#### Extracted material

■ ■ ■

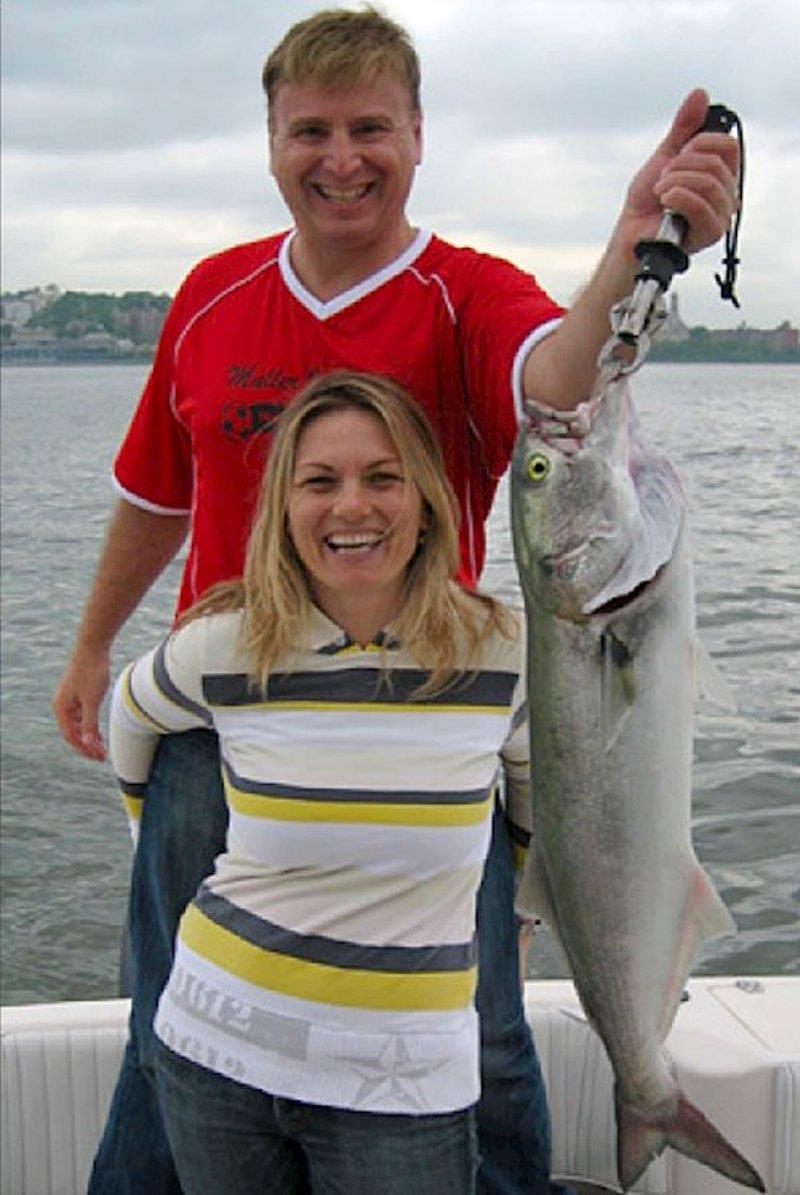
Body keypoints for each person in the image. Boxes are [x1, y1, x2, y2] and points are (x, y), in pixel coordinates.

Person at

■ ■ ■

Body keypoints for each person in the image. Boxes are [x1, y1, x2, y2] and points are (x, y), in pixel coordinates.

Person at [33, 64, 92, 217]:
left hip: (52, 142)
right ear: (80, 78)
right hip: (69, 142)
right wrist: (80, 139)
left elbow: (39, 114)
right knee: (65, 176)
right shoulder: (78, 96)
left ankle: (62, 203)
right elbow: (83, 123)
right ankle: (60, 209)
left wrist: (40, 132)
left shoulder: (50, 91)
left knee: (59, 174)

■ ■ ■

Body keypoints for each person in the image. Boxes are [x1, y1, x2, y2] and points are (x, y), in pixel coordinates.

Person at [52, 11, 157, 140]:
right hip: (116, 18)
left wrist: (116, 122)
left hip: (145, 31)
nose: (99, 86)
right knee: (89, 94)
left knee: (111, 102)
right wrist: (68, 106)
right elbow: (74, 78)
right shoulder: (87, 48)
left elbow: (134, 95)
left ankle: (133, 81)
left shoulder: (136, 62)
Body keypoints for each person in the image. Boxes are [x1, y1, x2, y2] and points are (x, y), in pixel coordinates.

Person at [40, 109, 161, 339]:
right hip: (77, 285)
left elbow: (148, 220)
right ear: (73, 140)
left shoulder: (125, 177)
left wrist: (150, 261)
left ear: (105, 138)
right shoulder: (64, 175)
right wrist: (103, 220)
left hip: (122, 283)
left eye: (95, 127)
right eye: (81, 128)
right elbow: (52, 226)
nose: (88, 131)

■ ■ ■

Transcribe the records above from the line holding "right hip: (116, 18)" down to the line holding "right wrist: (103, 220)", inclusive, without adding anything.

#### Expected output
right hip: (116, 18)
left wrist: (116, 122)
left hip: (145, 31)
nose: (99, 86)
right knee: (89, 94)
left knee: (111, 102)
right wrist: (68, 106)
right elbow: (74, 78)
right shoulder: (87, 48)
left elbow: (134, 95)
left ankle: (133, 81)
left shoulder: (136, 62)
Body keypoints for each person in the image. Boxes are [x1, y1, x2, y2] and points are (x, y), in pixel coordinates.

Person at [40, 109, 161, 339]:
right hip: (77, 285)
left elbow: (148, 220)
right ear: (73, 140)
left shoulder: (125, 177)
left wrist: (150, 261)
left ear: (105, 138)
right shoulder: (64, 175)
right wrist: (103, 220)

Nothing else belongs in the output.